Which are the laggard sectors? The cement sector is also operating at 55-60% capacity in the South and a little higher in other parts of India. The steel sector will take time to undertake any capex or expansion. Brownfield projects are coming up in the sector but no greenfield projects yet. Capex is also needed in the office space and warehousing sector. Further, investment in metal will be calculated, not massive. Investment in building materials will progress but in a measured pace. We see more consolidation in these two domains as weaker players may sell and move on.
DEBT & GROWTH
Will the HAM structure see any change with expanding road infrastructure? Debt in HAM projects will not remain in the current format. It will remain in loan format during construction, but post completion, the whole HAM asset portfolio may actually move to InvITs, as these cash flows are predictable. As an InvIT investor, you could expect 11% yield while bond investors would get 8% returns.
With bank loan rates falling, will the bond market remain relevant? Rates are getting cut down in the loan markets due to which the differential between bonds and loans have also narrowed. In bonds, companies fix rates for a longer period of time. In opting for MCLR regime, there is a possibility to benefit if rates go down. Eventually, you will see a mix of loans and bonds in all assets. A country starved for long-term infrastructure funds cannot ignore bond markets. Top-rated corporates are already in the commercial paper market, and CPs are preferred over borrowing from the bank market. The differential was fairly significant. Now, it has narrowed down.
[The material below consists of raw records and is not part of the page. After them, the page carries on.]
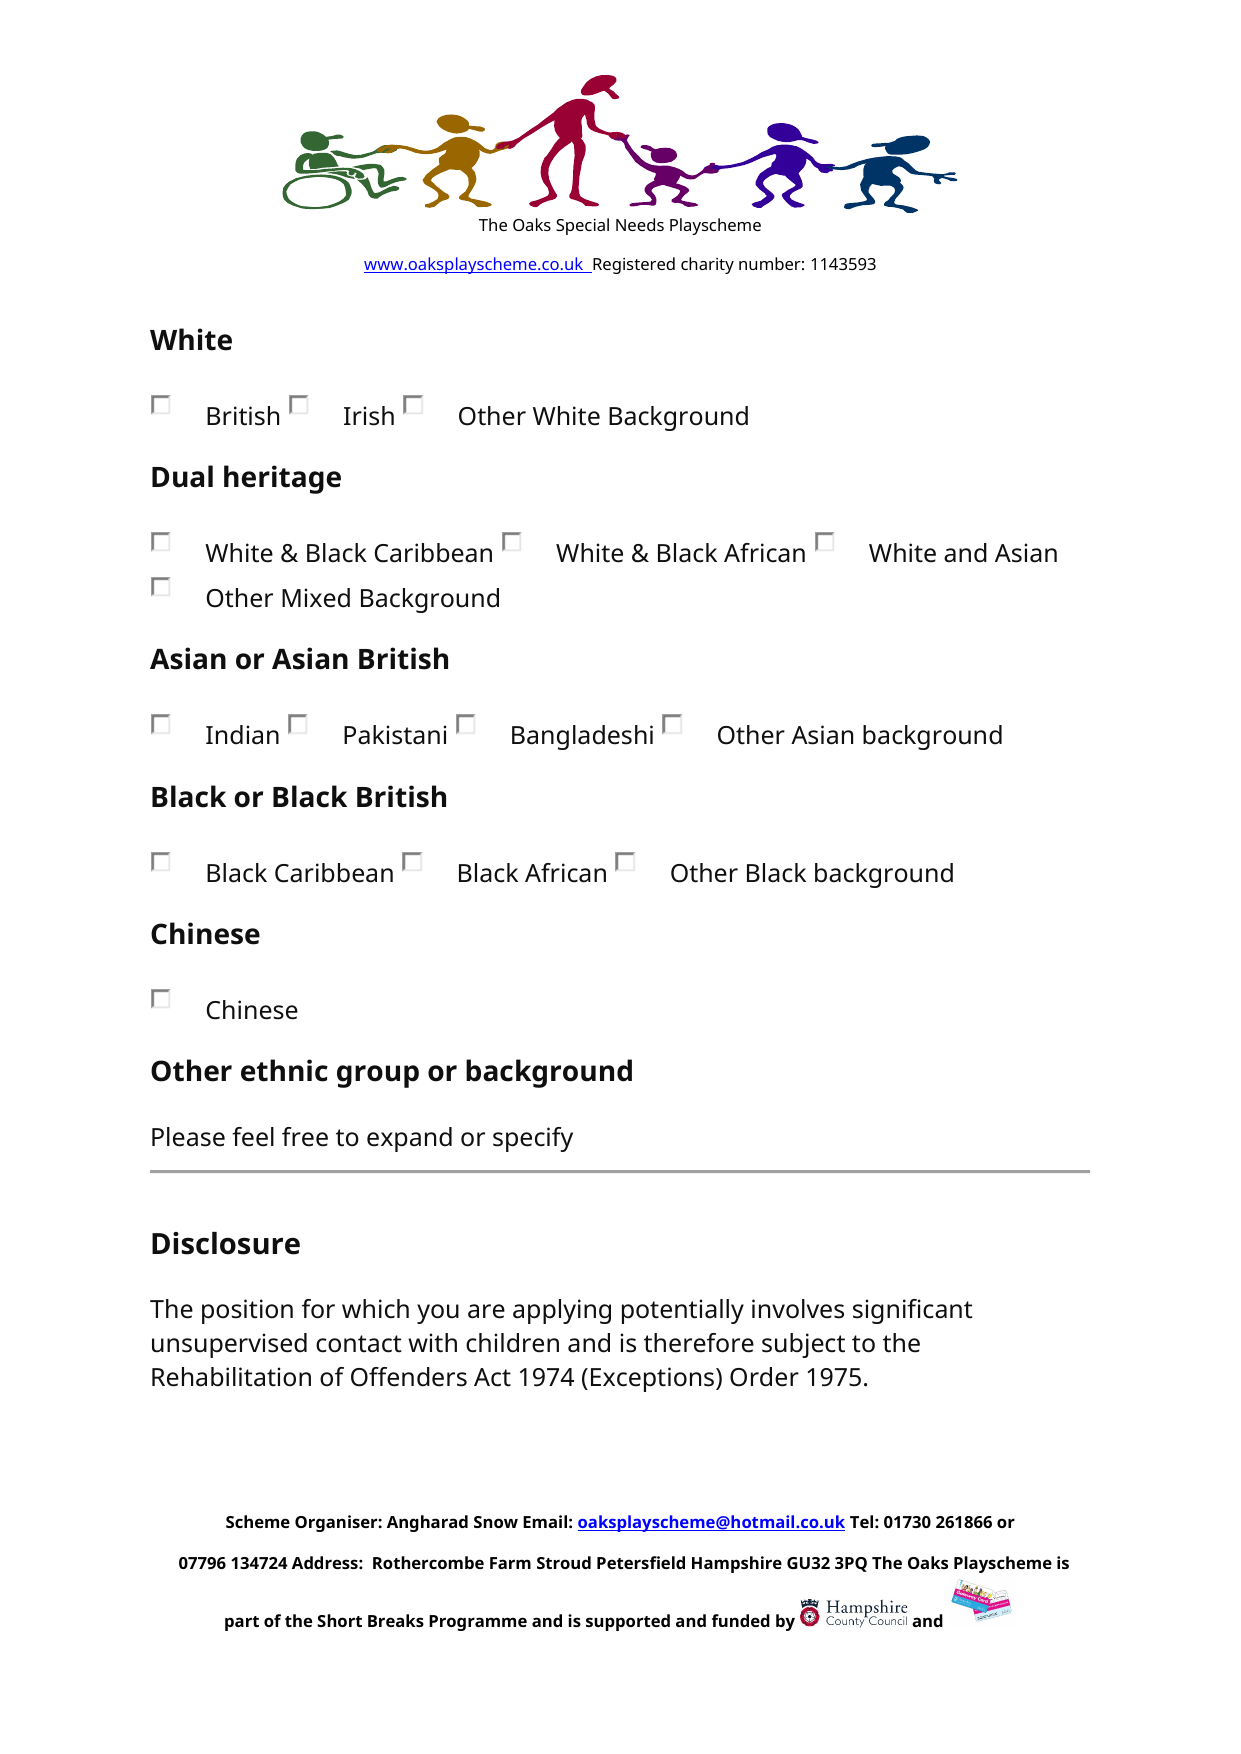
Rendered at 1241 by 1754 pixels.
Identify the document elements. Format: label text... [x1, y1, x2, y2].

text Dual heritage [150, 457, 1090, 496]
text Chinese [150, 914, 1090, 953]
text Please feel free to expand or specify [150, 1119, 1090, 1153]
text White & Black Caribbean White & Black African White and Asian Other Mixed Background [150, 525, 1090, 614]
text Disclosure [150, 1223, 1090, 1263]
picture [947, 1576, 1017, 1628]
text White [150, 320, 1090, 358]
text Asian or Asian British [150, 639, 1090, 678]
text Indian Pakistani Bangladeshi Other Asian background [150, 707, 1090, 752]
text British Irish Other White Background [150, 387, 1090, 432]
text Black Caribbean Black African Other Black background [150, 844, 1090, 889]
text Black or Black British [150, 777, 1090, 815]
text The position for which you are applying potentially involves significant unsupervised contact with children and is therefore subject to the Rehabilitation of Offenders Act 1974 (Exceptions) Order 1975. [150, 1292, 1090, 1394]
picture [799, 1599, 908, 1628]
text Other ethnic group or background [150, 1052, 1090, 1090]
text Chinese [150, 982, 1090, 1027]
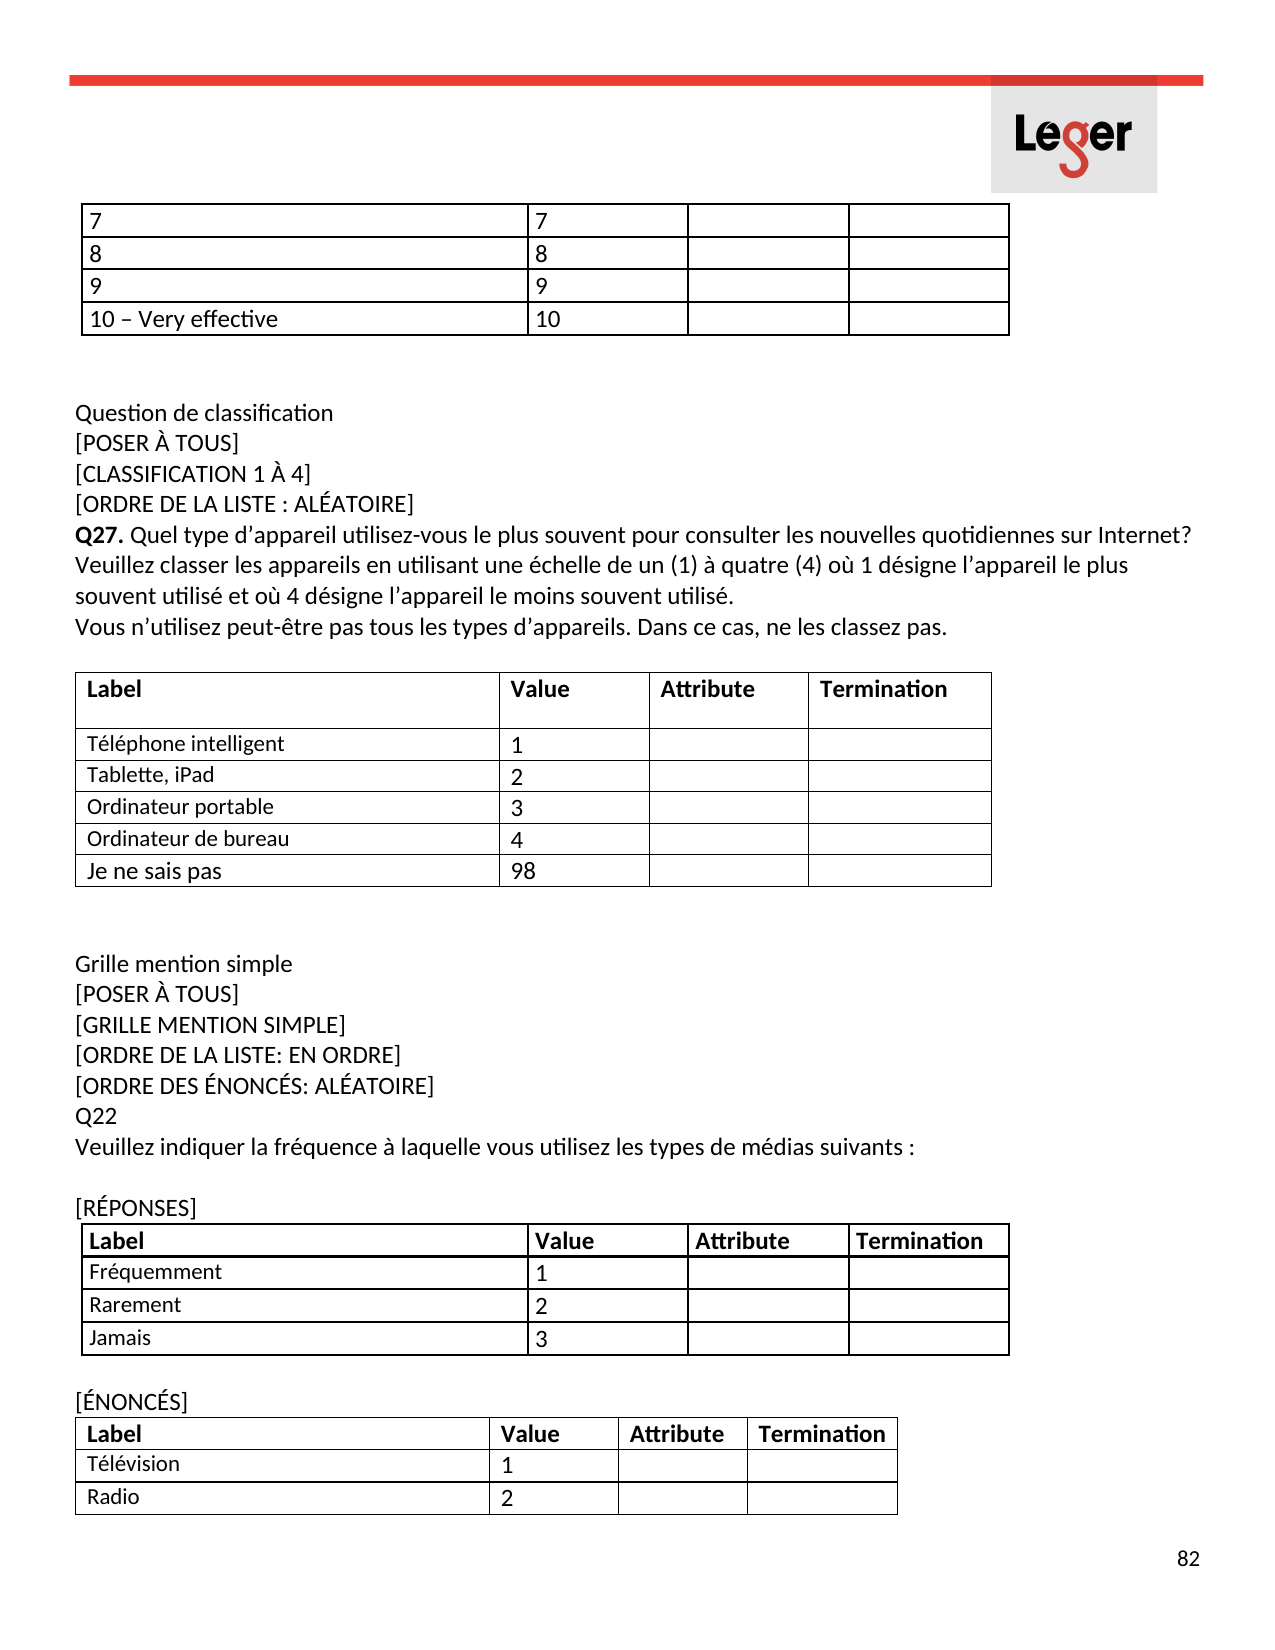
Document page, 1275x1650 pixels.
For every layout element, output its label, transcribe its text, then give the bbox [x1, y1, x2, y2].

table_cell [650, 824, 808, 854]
table_cell [689, 238, 848, 268]
table_cell 3 [500, 792, 649, 823]
table_cell Tablette, iPad [76, 761, 499, 791]
table_header Attribute [650, 673, 808, 728]
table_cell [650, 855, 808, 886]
table_header Label [76, 673, 499, 728]
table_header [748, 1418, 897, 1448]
table_cell [650, 729, 808, 759]
text Vous n’utilisez peut-être pas tous les types d’appareils. Dans ce cas, ne les classez pas. [75, 611, 1200, 641]
table_cell [650, 761, 808, 791]
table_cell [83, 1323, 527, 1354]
text [GRILLE MENTION SIMPLE] [75, 1009, 1200, 1039]
table_cell 9 [83, 270, 527, 301]
text [ORDRE DES ÉNONCÉS: ALÉATOIRE] [75, 1070, 1200, 1101]
table_cell 10 – Very effective [83, 303, 527, 334]
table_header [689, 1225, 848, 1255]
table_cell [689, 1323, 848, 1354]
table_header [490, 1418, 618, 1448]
table_cell Ordinateur de bureau [76, 824, 499, 854]
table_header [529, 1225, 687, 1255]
table_cell [809, 761, 991, 791]
text [POSER À TOUS] [75, 428, 1200, 458]
text Q27. Quel type d’appareil utilisez-vous le plus souvent pour consulter les nouvelles quotidiennes sur Internet? Veuillez classer les appareils en utilisant une échelle de un (1) à quatre (4) où 1 désigne l’appareil le plus souvent utilisé et où 4 désigne l’appareil le moins souvent utilisé. [75, 519, 1200, 611]
table_cell 1 [500, 729, 649, 759]
text Q22 [75, 1101, 1200, 1131]
table_cell 8 [83, 238, 527, 268]
table_cell 7 [529, 205, 687, 236]
table_cell [850, 238, 1008, 268]
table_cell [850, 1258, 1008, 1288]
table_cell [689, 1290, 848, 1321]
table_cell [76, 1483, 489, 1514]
text [ORDRE DE LA LISTE: EN ORDRE] [75, 1039, 1200, 1070]
table_header Termination [809, 673, 991, 728]
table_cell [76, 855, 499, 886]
text [RÉPONSES] [75, 1192, 1200, 1223]
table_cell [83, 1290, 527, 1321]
table_cell [689, 205, 848, 236]
table_cell [850, 270, 1008, 301]
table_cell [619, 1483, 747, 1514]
table_cell Ordinateur portable [76, 792, 499, 823]
table_header Value [500, 673, 649, 728]
table_cell 10 [529, 303, 687, 334]
table_cell [809, 729, 991, 759]
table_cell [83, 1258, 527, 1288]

What will trigger bank credit when corporate bonds are deepening? Corporates need more of working capital. The bond market is not a solution for it. The bond market is a preferred mode when you need funds to meet capex requirement or make an acquisition. The corporate bond mar- ket is beginning to like credit. When it comes to less than top-rated categories, investors are trying to delve deeper into credit before investing. More fund flows are coming to these segments, earlier seen highly illiquid. We are excited to see this and this is as a significant step in development of India’s bond markets.
Why are deals shifting to domestic banks from foreign banks? Foreign banks want to devote their energy on large-fee and marquee businesses. As a result, they are leaving large debt and equity market for us to serve. They have a high fee threshold for deals. Today in the Indian context, we are delivering the exact quality and service which foreign banks used to deliver. So, they are bound to lose as they go along.
So, what is the secret sauce? Our client interactions are more intermittent and knowledge of their needs is better. We are able to serve the client quicker and offer value for money. We have a strong balance sheet and the ability to be with clients for a longer duration. Moreover, when you are closer to the ground, your understanding of risk is sharper, while it is time consuming for foreign banks as they have to be in alignment with their offshore headquarters. Ultimately, risk is local and understood better by local bankers.
HDFC Bank has climbed the ladder in the debt capital markets. Will you be able to maintain the second rank? We have chosen a certain path. Our bank is one of the most respected brands today. We would like to associate ourselves with issuers of certain pedigree and quality. The brand is extremely valuable to us. That’s why you are seeing us carefully selecting IPOs where we want to associate ourselves. We have to ensure that we live up to the expectation of our bank’s stakeholders, who want the bank to do quality assignments.
What is happening on your M&A transaction front? We are also running seven M&A transactions. We are currently associated with nine to 10 equity transactions now. We are doing Avenue Supermart, Shankara Buildpro, GR Infra, NSE, AU Financiers. We just closed the rights issue of Orient Paper.
Will you consider arranging overseas issuances? Not in the near future.